**Task to carry out**
Counting only lines below that hold "hand", give the total alone.

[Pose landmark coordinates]

※

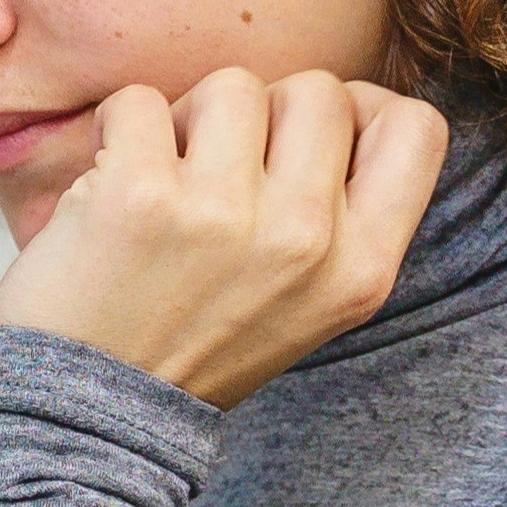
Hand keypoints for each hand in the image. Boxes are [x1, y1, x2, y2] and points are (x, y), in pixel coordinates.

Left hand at [0, 70, 447, 408]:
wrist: (90, 420)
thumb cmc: (193, 347)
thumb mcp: (307, 304)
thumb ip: (343, 215)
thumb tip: (348, 102)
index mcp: (361, 270)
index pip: (416, 129)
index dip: (362, 109)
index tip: (305, 137)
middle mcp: (306, 241)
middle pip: (318, 91)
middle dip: (263, 114)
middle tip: (218, 171)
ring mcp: (225, 216)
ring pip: (232, 86)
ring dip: (188, 120)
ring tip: (163, 182)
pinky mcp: (140, 197)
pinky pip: (139, 101)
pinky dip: (115, 131)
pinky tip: (109, 184)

※

**Response to the exercise**
2